As is v. as if vacant? As is contains an obsolescence if not ideal to site. As vacant there is no obsolescence...An ideal site ? If zoned for either SF or MF, is there an impact?
A house on a lot zoned commercial will generally bring much the same as one zoned residential (value in use). But the C lot is usually more valuable...So the improvements are less valuable, effective age increases. To me reflects an obsolescence related to the change in land value.
Then perhaps I did misunderstand your post?
I thought you said that FO is not addressed in the H&BU.
(I know you know the following, so it isn't directed at you...) since FO affects improvements and not the site, its fundamental analysis begins in the H&BU as-improved component. Indeed, even if an appraiser misses it in the H&BU analysis, once discovered, the appraiser should go back to the H&BU analysis because depending on the specifics, that FO might trigger an action to the improvement (renovate, remodel... which is the issue here at hand, where "remodeling" is a change-in-use, or demolition). The level of FO may also change the likely buyer; another item that is addressed in the H&BU analysis.
I think the fundamental difference you and I have in these discussions (and, it isn't about the analysis, it is about the conclusion) is this:
I say this: Concluding a H&BU of a property other than what exists doesn't require any change in the property. The value is what it is, as-is.
I infer you say this: Concluding a H&BU of a property other than what exists implies that the property must change to what the appraisal's H&BU.
A conclusion of something other than what exists doesn't (IMO) require the property owner to do anything. The value is what it is based on what exists (for an as-is appraisal). That valuation is impacted
if whatever exists isn't what should be there. Your example of the existing SFR on a C-zoned land is good example (IMO). While that property's selling price may be the same as a house on SFR-zoned land as-of the effective date, one thing will be affected and one thing might be affected:
1. The remaining economic life (as you point out vis-a-vis an increase in effective age) will shorten.
2. The likely buyer may change. The likely buyer might become an investor rather than an owner-user.
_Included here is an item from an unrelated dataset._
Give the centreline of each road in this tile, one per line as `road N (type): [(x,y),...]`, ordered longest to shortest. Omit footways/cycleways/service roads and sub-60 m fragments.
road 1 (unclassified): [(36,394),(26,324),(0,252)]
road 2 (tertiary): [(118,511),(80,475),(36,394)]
A home located in a commercial-transitioning neighborhood might not have its rent-potential affected negatively but it could affect the owner-user appeal of the property. Even if the transition to commercial is slow or comes to a stop, the subject's investor appeal might be greater than its owner-user appeal. And, I'm not talking about an interim use here; transition might take 10-years. The buyer isn't purchasing the property to convert; the buyer is purchasing the property for its rental income as an SFR.